One Dead, 11 Saved On Mount Rainier Snowslide Slams Into Two Climbing Parties On East Face
An avalanche rumbled down the eastern side of Mount Rainier on Thursday, striking 12 climbers along the most popular route to the 14,410-foot summit.
One man was killed, left dangling from a rope until rescuers were able to reach his body as night fell.
He is believed to have died before sunset, suffering severe internal injuries, said Maria Gillett, a National Park Service spokeswoman.
Another man broke a leg, one woman and one man each suffered a broken hand and another woman suffered from hypothermia.
The 11 survivors either were rescued or escaped on their own.
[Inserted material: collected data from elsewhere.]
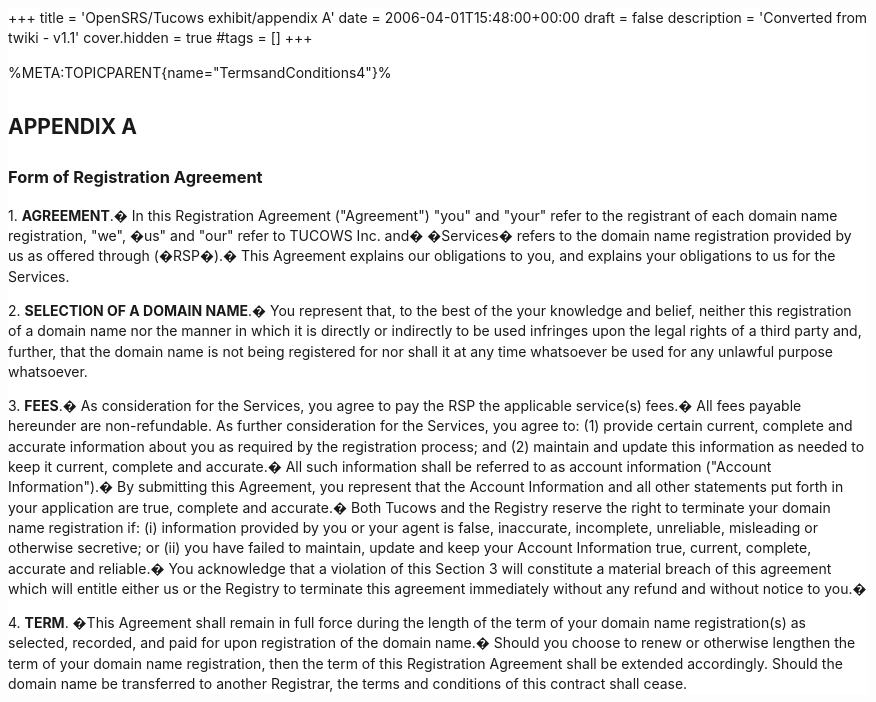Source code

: +++
title = 'OpenSRS/Tucows exhibit/appendix A'
date = 2006-04-01T15:48:00+00:00
draft = false
description = 'Converted from twiki - v1.1'
cover.hidden = true
#tags = []
+++

%META:TOPICPARENT{name="TermsandConditions4"}%

## APPENDIX A

### Form of Registration Agreement

1\. **AGREEMENT**.� In this Registration Agreement ("Agreement") "you"
and "your" refer to the registrant of each domain name registration,
"we", �us" and "our" refer to TUCOWS Inc. and� �Services� refers to the
domain name registration provided by us as offered through (�RSP�).�
This Agreement explains our obligations to you, and explains your
obligations to us for the Services.

2\. **SELECTION OF A DOMAIN NAME**.� You represent that, to the best of
the your knowledge and belief, neither this registration of a domain
name nor the manner in which it is directly or indirectly to be used
infringes upon the legal rights of a third party and, further, that the
domain name is not being registered for nor shall it at any time
whatsoever be used for any unlawful purpose whatsoever.

3\. **FEES**.� As consideration for the Services, you agree to pay the
RSP the applicable service(s) fees.� All fees payable hereunder are
non-refundable. As further consideration for the Services, you agree to:
(1) provide certain current, complete and accurate information about you
as required by the registration process; and (2) maintain and update
this information as needed to keep it current, complete and accurate.�
All such information shall be referred to as account information
("Account Information").� By submitting this Agreement, you represent
that the Account Information and all other statements put forth in your
application are true, complete and accurate.� Both Tucows and the
Registry reserve the right to terminate your domain name registration
if: (i) information provided by you or your agent is false, inaccurate,
incomplete, unreliable, misleading or otherwise secretive; or (ii) you
have failed to maintain, update and keep your Account Information true,
current, complete, accurate and reliable.� You acknowledge that a
violation of this Section 3 will constitute a material breach of this
agreement which will entitle either us or the Registry to terminate this
agreement immediately without any refund and without notice to you.�

4\. **TERM**. �This Agreement shall remain in full force during the
length of the term of your domain name registration(s) as selected,
recorded, and paid for upon registration of the domain name.� Should you
choose to renew or otherwise lengthen the term of your domain name
registration, then the term of this Registration Agreement shall be
extended accordingly. Should the domain name be transferred to another
Registrar, the terms and conditions of this contract shall cease.
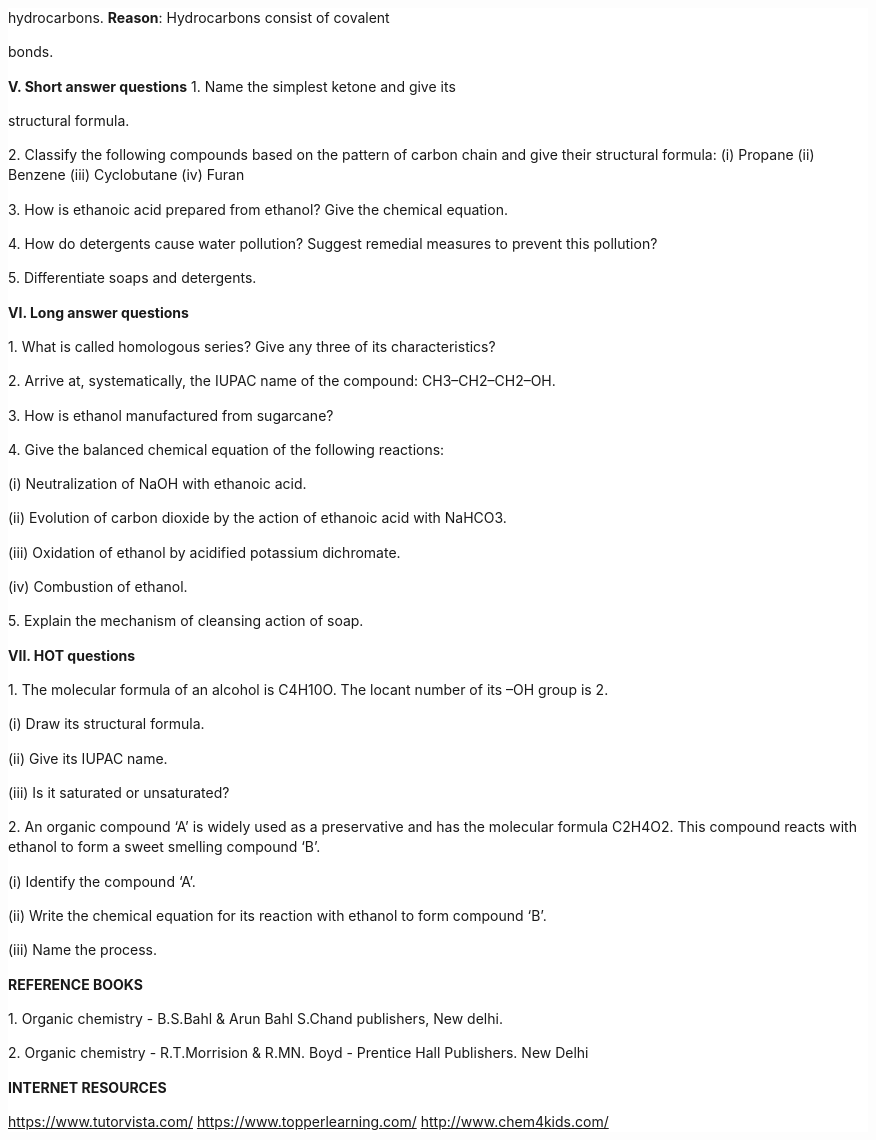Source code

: hydrocarbons. **Reason**: Hydrocarbons consist of covalent

bonds.

**V. Short answer questions** 1\. Name the simplest ketone and give its

structural formula.

2\. Classify the following compounds based on the pattern of carbon chain and give their structural formula: (i) Propane (ii) Benzene (iii) Cyclobutane (iv) Furan

3\. How is ethanoic acid prepared from ethanol? Give the chemical equation.

4\. How do detergents cause water pollution? Suggest remedial measures to prevent this pollution?

5\. Differentiate soaps and detergents.

**VI. Long answer questions**

1\. What is called homologous series? Give any three of its characteristics?

2\. Arrive at, systematically, the IUPAC name of the compound: CH3–CH2–CH2–OH.

3\. How is ethanol manufactured from sugarcane?

4\. Give the balanced chemical equation of the following reactions:

(i) Neutralization of NaOH with ethanoic acid.

(ii) Evolution of carbon dioxide by the action of ethanoic acid with NaHCO3.

(iii) Oxidation of ethanol by acidified potassium dichromate.

(iv) Combustion of ethanol.

5\. Explain the mechanism of cleansing action of soap.

**VII. HOT questions**

1\. The molecular formula of an alcohol is C4H10O. The locant number of its –OH group is 2.

(i) Draw its structural formula.

(ii) Give its IUPAC name.

(iii) Is it saturated or unsaturated?

2\. An organic compound ‘A’ is widely used as a preservative and has the molecular formula C2H4O2. This compound reacts with ethanol to form a sweet smelling compound ‘B’.

(i) Identify the compound ‘A’.

(ii) Write the chemical equation for its reaction with ethanol to form compound ‘B’.

(iii) Name the process.

**REFERENCE BOOKS**

1\. Organic chemistry - B.S.Bahl & Arun Bahl S.Chand publishers, New delhi.

2\. Organic chemistry - R.T.Morrision & R.MN. Boyd - Prentice Hall Publishers. New Delhi

**INTERNET RESOURCES**

https://www.tutorvista.com/ https://www.topperlearning.com/ http://www.chem4kids.com/
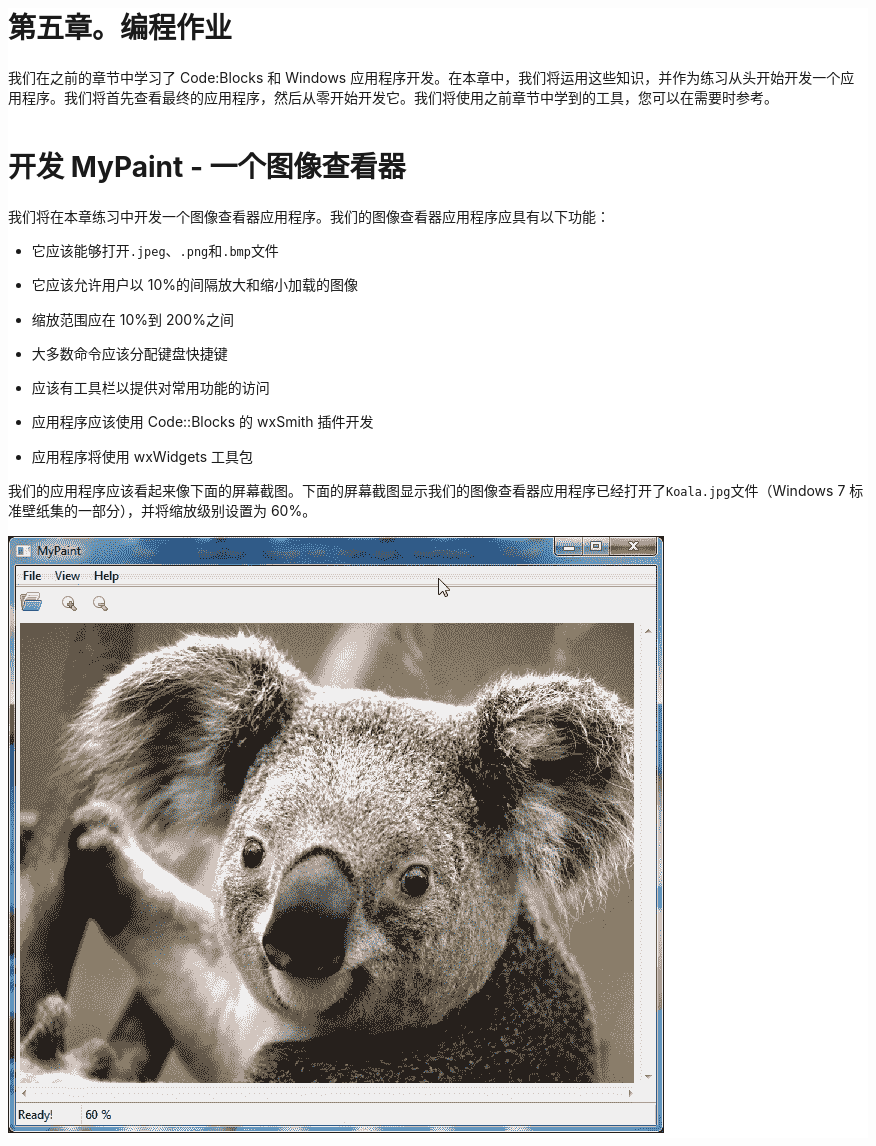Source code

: # 第五章。编程作业

我们在之前的章节中学习了 Code:Blocks 和 Windows 应用程序开发。在本章中，我们将运用这些知识，并作为练习从头开始开发一个应用程序。我们将首先查看最终的应用程序，然后从零开始开发它。我们将使用之前章节中学到的工具，您可以在需要时参考。

# 开发 MyPaint - 一个图像查看器

我们将在本章练习中开发一个图像查看器应用程序。我们的图像查看器应用程序应具有以下功能：

+   它应该能够打开`.jpeg`、`.png`和`.bmp`文件

+   它应该允许用户以 10%的间隔放大和缩小加载的图像

+   缩放范围应在 10%到 200%之间

+   大多数命令应该分配键盘快捷键

+   应该有工具栏以提供对常用功能的访问

+   应用程序应该使用 Code::Blocks 的 wxSmith 插件开发

+   应用程序将使用 wxWidgets 工具包

我们的应用程序应该看起来像下面的屏幕截图。下面的屏幕截图显示我们的图像查看器应用程序已经打开了`Koala.jpg`文件（Windows 7 标准壁纸集的一部分），并将缩放级别设置为 60%。

![开发 MyPaint - 一个图像查看器](img/3415OS_05_01.jpg)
But rescuers had to call off their efforts because of darkness as they tried to reach the man hanging by a rope at about the 11,300-foot level.
By early evening, rangers had gotten close enough to remove the victim.
Just before 8 p.m., Eric Walkinshaw, a spokesman at Mount Rainier National Park, said the man had been “moving and conscious” but died sometime later on the mountain.
The man was at the end of a rope that had included five other people, said John Krambrink, the park’s chief ranger.
Rescuers saved the other five, who probably were going to spend the night on the mountain with rescuers, authorities said.
Their injuries were not considered serious enough for the five to be taken out by helicopter.
Of most concern was the woman suffering from severe hypothermia, which can be life-threatening.
A rescue team was digging in for the night out of the line of avalanches, Krambrink said.
Six climbers escaped uninjured. They stopped their slide by sticking ice axes in the snow, Walkinshaw said.
The avalanche, which an ice fall may have set off, occurred in the afternoon as two groups of climbers were coming down from the mountain summit, Walkinshaw said.
The slide was most likely a slowmoving, “point release” avalanche that loped along at a jog-like pace, said Phil Ohl, an experienced hiker who has also ascended Rainier.
It was slow-moving but powerful.
“The avalanche swept six of them off Disappointment Cleaver,” Walkinshaw said.
The man hanging by a rope was at the cleaver, a giant rock outcropping that separates the Emmons and Ingraham glaciers.
Each group - made up of six climbers - was roped together.
The wife of disabled climber Peter Rieke, who is ascending the mountain by a vehicle he operates with his arms, saw a team of climbers falling over the cleaver, Krambrink said.
She notified park officials by cellular telephone.
Park rangers, several professional climbing guides and other mountain rescue crews - perhaps at least 20 people - were involved in rescue attempts.